Jeudi, dans un billet de blog, Vignesh Sundaresan, alias Metakovan, entrepreneur technologique indien basé à Singapour, a révélé avoir acquis l'oeuvre d'art pour "montrer aux Indiens et aux personnes de couleur qu'ils pouvaient être également des mécènes". 

Il a attribué son ascension sociale, de simple étudiant en ingénierie jusqu'à devenir un millionnaire en série, à sa découverte des crypto-monnaies en 2013.

Le montant de la vente a fait l'effet d'une bombe sur le marché de l'art, où l'art numérique n'était encore qu'une niche il y a six mois. Le peintre britannique David Hockney et le plasticien américain Jeff Koons sont les seuls artistes de l'histoire de l'art à avoir vendu de leur vivant des oeuvres à un prix supérieur.

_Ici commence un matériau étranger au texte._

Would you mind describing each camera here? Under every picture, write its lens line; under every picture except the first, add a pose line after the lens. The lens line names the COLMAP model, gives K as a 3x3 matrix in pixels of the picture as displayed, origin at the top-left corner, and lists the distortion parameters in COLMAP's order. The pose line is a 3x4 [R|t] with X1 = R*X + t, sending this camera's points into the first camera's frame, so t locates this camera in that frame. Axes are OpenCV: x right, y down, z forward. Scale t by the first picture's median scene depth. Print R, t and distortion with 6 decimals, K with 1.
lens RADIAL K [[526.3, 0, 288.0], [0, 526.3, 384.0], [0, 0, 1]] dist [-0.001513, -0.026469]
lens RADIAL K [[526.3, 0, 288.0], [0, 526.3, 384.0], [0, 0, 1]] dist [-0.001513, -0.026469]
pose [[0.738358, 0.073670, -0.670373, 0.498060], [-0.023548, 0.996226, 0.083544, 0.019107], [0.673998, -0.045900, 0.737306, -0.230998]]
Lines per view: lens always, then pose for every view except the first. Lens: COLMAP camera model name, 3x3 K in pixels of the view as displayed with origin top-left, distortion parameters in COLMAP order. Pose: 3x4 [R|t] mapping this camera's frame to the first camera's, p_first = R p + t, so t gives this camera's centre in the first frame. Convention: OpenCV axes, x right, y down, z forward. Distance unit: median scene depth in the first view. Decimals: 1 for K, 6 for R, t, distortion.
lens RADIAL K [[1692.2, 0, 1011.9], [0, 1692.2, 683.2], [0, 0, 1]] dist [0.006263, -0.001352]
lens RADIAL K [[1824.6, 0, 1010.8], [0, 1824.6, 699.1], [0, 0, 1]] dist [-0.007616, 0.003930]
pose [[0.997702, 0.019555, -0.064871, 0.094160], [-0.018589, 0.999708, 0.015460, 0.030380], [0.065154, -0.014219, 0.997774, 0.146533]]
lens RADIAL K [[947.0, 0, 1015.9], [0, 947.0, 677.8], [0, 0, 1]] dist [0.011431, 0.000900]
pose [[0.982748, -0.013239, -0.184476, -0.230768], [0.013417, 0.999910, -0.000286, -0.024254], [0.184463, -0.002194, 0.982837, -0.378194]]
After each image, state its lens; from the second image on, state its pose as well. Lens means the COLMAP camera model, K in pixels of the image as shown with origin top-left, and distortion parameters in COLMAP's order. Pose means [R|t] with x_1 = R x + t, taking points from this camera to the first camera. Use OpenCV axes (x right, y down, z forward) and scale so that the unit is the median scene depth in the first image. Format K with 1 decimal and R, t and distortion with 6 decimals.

Il s'agit de la première oeuvre d'art purement numérique jamais vendue par une grande maison d'enchères. La mise initiale était de 100 dollars mais son prix a fini par s'envoler.

L'oeuvre a été conçue à partir de "NFT" (non-fungible tokens), ou jetons non-fongibles, recourant à la technologie dite "blockchain", utilisée également par les cryptomonnaies comme le bitcoin.

L'authenticité et la traçabilité d'objets virtuels tels que "Everydays" sont réputées inviolables.

"Quand on parle de NFT de grande valeur, celui-ci va être très difficile à battre", avait déclaré Metakovan, cité dans le communiqué de Christie's après qu'il a emporté "Everydays", c'est "le joyau de la couronne, l'oeuvre la plus précieuse de cette génération".